PAGE EXCERPT
++++++

Notwithstanding any other provision herein, the Agent agrees to provide to the Lenders, with copies where appropriate, all information, notices and reports required to be given to the Agent by the Borrower hereunder, promptly upon receipt of same, excepting therefrom information and notices relating solely to the role of the Agent hereunder.
With respect to its Rateable Portion of the Commitment Amount and the Advances made by it as a Lender under the Credit Facility, as applicable, the Agent will have the same rights and powers under the Documents as any other Lender and may exercise the same as though it were not the Agent. The Agent may accept deposits from, lend money to, and generally engage in any kind of business with the Enerplus Parties, their shareholders or unitholders or any Person owned or controlled by any of them and any Person which may do business with any of them, all as if the Agent was not serving as Agent, and without any duty or obligation to account therefor to the Lenders.

++++++

BRIEF A
Translate this sentence from the excerpt on the Agent's role under the credit facility into Spanish: "With respect to its Rateable Portion of the Commitment Amount and the Advances made by it as a Lender under the Credit Facility, as applicable, the Agent will have the same rights and powers under the Documents as any other Lender and may exercise the same as though it were not the Agent."
BRIEF B
Extend the excerpt on the Agent's role under the credit facility with a further paragraph that picks up after its final sentence.
The material after this passage is not needed for the work here.

++++++

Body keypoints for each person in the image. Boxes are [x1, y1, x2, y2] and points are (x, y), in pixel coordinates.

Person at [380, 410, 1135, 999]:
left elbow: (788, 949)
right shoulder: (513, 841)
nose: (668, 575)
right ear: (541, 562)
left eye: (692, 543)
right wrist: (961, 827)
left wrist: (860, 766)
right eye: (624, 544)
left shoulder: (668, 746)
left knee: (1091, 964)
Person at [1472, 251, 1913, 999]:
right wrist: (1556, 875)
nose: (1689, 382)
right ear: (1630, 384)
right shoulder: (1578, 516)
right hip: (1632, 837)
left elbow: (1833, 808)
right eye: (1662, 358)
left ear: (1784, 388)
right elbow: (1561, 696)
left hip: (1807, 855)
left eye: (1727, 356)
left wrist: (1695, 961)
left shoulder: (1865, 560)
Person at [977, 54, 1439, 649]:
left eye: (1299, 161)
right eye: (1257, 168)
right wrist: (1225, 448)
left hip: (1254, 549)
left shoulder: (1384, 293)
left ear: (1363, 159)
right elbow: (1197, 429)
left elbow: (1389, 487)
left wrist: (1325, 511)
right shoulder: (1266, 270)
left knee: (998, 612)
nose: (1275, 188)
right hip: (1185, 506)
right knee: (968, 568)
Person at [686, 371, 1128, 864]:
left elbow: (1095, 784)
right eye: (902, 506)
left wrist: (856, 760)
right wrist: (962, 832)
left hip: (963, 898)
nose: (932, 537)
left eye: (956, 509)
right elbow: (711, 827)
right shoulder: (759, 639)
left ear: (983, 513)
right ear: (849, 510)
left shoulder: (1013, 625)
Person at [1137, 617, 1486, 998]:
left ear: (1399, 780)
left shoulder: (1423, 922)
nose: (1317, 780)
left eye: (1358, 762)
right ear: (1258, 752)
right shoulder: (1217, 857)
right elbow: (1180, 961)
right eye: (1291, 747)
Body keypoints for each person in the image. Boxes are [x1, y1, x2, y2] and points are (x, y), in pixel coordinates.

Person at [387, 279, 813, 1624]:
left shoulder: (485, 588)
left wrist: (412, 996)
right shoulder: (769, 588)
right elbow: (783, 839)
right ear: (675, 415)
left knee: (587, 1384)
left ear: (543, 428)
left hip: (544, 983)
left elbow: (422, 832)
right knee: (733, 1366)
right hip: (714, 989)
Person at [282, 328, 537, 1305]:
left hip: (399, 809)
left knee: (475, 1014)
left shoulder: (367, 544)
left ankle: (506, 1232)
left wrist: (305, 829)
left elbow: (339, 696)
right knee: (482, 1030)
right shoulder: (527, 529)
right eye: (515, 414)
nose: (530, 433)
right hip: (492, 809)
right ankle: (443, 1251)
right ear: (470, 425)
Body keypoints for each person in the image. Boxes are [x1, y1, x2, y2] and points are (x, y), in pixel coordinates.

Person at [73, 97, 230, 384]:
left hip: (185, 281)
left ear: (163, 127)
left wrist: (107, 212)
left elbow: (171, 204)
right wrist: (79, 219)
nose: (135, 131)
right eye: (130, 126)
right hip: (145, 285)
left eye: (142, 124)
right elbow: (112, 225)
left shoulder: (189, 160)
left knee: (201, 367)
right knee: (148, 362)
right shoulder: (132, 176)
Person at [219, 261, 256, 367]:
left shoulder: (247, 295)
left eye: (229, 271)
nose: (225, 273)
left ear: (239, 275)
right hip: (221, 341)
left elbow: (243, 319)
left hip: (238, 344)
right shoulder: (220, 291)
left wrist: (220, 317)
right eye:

++++++

EXPECTED ANSWER A
Con respecto a su Porción Proporcional del Monto del Compromiso y a los Anticipos otorgados por él como Prestamista en virtud de la Línea de Crédito, según corresponda, el Agente tendrá los mismos derechos y facultades en virtud de los Documentos que cualquier otro Prestamista y podrá ejercerlos como si no fuera el Agente.

EXPECTED ANSWER B
It is understood and agreed by each Lender that it has itself been, and will continue to be, solely responsible for making its own independent appraisal of and investigations into the financial condition, creditworthiness, condition, affairs, status and nature of the Borrower. Accordingly, each Lender confirms with the Agent that it has not relied, and will not hereafter rely, on the Agent (a) to check or enquire on its behalf into the adequacy, accuracy or completeness of any information provided by the Enerplus Parties or any other Person under or in connection with the Credit Facility or the Enerplus Parties (whether or not such information has been or is hereafter distributed to such Lender by the Agent) or (b) to assess or keep under review on its behalf the financial condition, creditworthiness, condition, affairs, status or nature of the Enerplus Parties. Each Lender acknowledges that copies of the Documents have been made available to it for review and each Lender acknowledges that it is satisfied with the form and substance of the Documents. A Lender will not make any independent arrangement with the Enerplus Parties for the satisfaction of any Indebtedness owing to it under the Documents without the consent of the other Lenders.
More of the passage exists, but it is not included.